O presidente da República, Jair Bolsonaro sancionou a Lei 14.154 de 2021, que alterou o Estatuto da Criança e do Adolescente (Lei No 8.069 de 1990), estabelecendo que os testes de rastreamento de doenças de recém-nascidos abarquem 14 grupos de doenças, que cobrem 53 enfermidades.

O grupo de doenças agora inclui fenilcetonúria e outras hiperfenilalaninemias; hipotireoidismo congênito; doença falciforme e outras hemoglobinopatias; fibrose cística; hiperplasia adrenal congênita; a deficiência de biotinidase; a toxoplasmose congênita; as galactosemias; aminoacidopatias; distúrbios do ciclo da ureia; distúrbios da betaoxidação dos ácidos graxos; doenças lisossômicas; imunodeficiências primárias e atrofia muscular espinhal.

Edilson Rodrigues/Agência Senado

A lei determina que as doenças definidas como parte do teste sejam revisadas periodicamente no âmbito do Programa Nacional de Triagem Neonatal, considerando evidências científicas e enfermidades com mais prevalência no país.

A norma estabelece ainda que profissionais de saúde, ao fazer os exames, expliquem a importância do Teste do Pezinho e as diferenças entre os procedimentos nas redes pública e privada. Realizado com a coleta de gotas de sangue dos pés do recém-nascido entre o terceiro e o quinto dia de vida, o exame ajuda a diagnosticar algumas doenças genéticas e metabólicas.

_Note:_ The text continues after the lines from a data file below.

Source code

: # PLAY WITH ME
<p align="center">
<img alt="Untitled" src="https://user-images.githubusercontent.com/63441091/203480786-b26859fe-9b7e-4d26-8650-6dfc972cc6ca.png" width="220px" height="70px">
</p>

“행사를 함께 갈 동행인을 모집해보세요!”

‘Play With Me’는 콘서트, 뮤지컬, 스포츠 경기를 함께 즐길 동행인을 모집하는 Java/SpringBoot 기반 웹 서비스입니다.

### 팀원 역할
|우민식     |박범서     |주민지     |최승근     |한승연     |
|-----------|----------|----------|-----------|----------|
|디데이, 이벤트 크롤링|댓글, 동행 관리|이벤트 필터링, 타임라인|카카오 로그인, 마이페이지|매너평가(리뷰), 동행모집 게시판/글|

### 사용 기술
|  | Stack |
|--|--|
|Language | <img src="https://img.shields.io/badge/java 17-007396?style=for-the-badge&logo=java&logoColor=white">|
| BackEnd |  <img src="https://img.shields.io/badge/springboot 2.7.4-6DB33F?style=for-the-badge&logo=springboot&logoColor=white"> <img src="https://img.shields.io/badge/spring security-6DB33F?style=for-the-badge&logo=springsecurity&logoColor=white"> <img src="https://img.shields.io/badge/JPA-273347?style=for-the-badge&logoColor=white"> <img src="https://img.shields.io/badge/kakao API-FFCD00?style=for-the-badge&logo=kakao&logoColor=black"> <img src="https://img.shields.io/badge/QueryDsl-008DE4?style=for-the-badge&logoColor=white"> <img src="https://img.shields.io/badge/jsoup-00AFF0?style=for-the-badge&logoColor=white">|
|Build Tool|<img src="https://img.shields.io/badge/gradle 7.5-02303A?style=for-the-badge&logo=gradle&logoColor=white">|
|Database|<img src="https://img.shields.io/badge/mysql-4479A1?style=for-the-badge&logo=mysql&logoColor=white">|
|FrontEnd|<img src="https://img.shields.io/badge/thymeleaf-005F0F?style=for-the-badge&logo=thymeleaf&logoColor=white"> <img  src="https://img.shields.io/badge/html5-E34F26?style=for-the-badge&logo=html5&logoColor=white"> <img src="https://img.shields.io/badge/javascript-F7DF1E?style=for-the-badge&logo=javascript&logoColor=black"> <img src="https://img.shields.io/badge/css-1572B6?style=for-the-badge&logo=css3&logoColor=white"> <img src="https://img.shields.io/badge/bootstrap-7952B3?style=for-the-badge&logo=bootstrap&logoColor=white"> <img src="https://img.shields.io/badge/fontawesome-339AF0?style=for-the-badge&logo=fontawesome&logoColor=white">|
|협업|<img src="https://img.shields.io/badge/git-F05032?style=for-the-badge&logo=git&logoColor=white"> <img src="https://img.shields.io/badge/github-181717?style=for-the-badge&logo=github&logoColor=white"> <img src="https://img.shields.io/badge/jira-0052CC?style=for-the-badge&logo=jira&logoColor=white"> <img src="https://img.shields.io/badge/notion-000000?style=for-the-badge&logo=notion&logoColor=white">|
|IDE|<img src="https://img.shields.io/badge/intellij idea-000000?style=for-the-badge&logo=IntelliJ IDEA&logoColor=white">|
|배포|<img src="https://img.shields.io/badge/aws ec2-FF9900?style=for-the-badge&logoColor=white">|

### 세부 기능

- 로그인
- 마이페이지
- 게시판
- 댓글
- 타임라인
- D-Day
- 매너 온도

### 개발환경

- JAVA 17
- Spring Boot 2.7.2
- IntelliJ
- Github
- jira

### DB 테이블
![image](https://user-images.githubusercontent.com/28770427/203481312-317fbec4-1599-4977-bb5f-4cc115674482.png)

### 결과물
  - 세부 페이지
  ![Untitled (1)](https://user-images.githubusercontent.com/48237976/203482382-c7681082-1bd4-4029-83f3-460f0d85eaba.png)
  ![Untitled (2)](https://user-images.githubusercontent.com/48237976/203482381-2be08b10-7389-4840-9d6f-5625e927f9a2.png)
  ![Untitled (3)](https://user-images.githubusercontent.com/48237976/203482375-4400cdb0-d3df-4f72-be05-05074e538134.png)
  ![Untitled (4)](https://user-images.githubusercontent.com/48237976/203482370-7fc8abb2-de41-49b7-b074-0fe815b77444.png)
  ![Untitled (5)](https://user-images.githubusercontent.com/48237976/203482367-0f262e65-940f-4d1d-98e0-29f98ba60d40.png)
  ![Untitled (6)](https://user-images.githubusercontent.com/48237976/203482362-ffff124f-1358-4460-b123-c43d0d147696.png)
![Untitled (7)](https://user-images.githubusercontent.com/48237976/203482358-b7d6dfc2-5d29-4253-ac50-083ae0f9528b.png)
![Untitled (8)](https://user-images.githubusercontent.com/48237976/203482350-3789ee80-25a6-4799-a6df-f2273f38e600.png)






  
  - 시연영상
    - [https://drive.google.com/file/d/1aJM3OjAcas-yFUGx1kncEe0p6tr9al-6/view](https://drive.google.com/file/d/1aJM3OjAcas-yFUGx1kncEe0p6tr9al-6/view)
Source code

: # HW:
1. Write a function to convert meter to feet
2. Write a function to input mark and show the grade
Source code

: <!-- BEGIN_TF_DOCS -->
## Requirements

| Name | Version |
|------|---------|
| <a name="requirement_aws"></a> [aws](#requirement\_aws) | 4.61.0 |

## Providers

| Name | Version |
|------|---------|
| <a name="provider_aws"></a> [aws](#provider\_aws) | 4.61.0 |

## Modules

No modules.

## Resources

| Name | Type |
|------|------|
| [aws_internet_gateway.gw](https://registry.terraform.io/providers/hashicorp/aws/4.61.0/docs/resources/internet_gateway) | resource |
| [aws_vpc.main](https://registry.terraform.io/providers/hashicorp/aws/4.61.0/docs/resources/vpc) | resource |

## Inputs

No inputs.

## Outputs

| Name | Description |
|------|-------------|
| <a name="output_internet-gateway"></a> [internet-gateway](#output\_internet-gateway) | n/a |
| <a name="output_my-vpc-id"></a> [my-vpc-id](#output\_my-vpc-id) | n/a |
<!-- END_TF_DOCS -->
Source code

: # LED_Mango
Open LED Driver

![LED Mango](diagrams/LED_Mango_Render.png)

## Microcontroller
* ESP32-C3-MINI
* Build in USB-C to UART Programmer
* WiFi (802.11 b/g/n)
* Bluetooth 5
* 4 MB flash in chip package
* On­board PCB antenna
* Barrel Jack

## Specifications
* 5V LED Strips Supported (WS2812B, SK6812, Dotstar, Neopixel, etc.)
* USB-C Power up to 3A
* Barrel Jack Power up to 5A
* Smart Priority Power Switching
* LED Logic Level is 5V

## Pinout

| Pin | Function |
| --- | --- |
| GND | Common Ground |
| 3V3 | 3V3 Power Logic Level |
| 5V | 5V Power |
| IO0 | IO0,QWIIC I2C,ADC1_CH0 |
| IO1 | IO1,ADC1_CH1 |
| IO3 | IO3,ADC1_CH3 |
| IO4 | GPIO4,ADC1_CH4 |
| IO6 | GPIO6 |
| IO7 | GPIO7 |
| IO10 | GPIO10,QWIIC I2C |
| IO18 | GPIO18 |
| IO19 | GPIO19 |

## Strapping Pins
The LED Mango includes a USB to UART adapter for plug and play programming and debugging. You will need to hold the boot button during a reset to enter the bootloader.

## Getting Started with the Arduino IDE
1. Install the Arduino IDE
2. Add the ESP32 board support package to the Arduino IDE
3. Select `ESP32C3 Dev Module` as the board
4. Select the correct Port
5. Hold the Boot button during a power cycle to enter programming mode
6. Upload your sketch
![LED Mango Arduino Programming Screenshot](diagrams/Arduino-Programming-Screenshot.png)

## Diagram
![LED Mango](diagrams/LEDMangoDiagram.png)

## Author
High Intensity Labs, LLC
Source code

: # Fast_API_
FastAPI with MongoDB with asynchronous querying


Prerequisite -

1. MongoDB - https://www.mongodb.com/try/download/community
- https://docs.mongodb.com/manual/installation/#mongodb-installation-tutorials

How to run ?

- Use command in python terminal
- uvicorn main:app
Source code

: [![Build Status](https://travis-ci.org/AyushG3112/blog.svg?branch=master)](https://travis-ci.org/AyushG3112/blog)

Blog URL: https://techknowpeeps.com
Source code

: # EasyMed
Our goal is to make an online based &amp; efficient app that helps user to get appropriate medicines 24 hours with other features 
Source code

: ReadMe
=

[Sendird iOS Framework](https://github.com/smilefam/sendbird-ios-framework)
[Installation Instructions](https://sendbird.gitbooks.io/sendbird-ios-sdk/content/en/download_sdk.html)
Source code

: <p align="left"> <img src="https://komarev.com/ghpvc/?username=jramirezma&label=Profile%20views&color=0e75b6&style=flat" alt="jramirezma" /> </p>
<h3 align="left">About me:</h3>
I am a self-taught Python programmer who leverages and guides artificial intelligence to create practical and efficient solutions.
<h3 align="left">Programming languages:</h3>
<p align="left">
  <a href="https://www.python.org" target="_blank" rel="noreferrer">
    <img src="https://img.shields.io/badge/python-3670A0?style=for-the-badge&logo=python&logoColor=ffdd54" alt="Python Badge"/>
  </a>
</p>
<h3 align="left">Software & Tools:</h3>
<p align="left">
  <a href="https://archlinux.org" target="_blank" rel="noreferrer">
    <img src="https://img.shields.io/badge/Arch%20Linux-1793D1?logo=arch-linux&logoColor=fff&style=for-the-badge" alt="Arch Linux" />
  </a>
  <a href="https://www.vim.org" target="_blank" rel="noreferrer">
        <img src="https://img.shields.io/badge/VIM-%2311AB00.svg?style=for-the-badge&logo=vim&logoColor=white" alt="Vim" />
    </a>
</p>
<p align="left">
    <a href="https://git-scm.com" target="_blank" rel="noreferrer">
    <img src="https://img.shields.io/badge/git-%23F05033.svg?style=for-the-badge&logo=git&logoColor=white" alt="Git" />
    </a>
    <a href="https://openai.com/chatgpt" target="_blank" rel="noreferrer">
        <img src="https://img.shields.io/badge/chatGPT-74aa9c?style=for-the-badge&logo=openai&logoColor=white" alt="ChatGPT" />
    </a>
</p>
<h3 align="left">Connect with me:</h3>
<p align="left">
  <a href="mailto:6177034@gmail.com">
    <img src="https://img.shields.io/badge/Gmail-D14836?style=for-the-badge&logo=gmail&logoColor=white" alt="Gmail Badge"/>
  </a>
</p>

O novo Teste do Pezinho começará um ano após a sanção da lei, ocorrida na semana passada. De acordo com o Ministério da Saúde, os prazos de implantação serão definidos em uma regulamentação, que ainda está sendo discutida no âmbito da pasta. O decreto com essas regras será editado dentro do prazo de um ano para o início da vigência.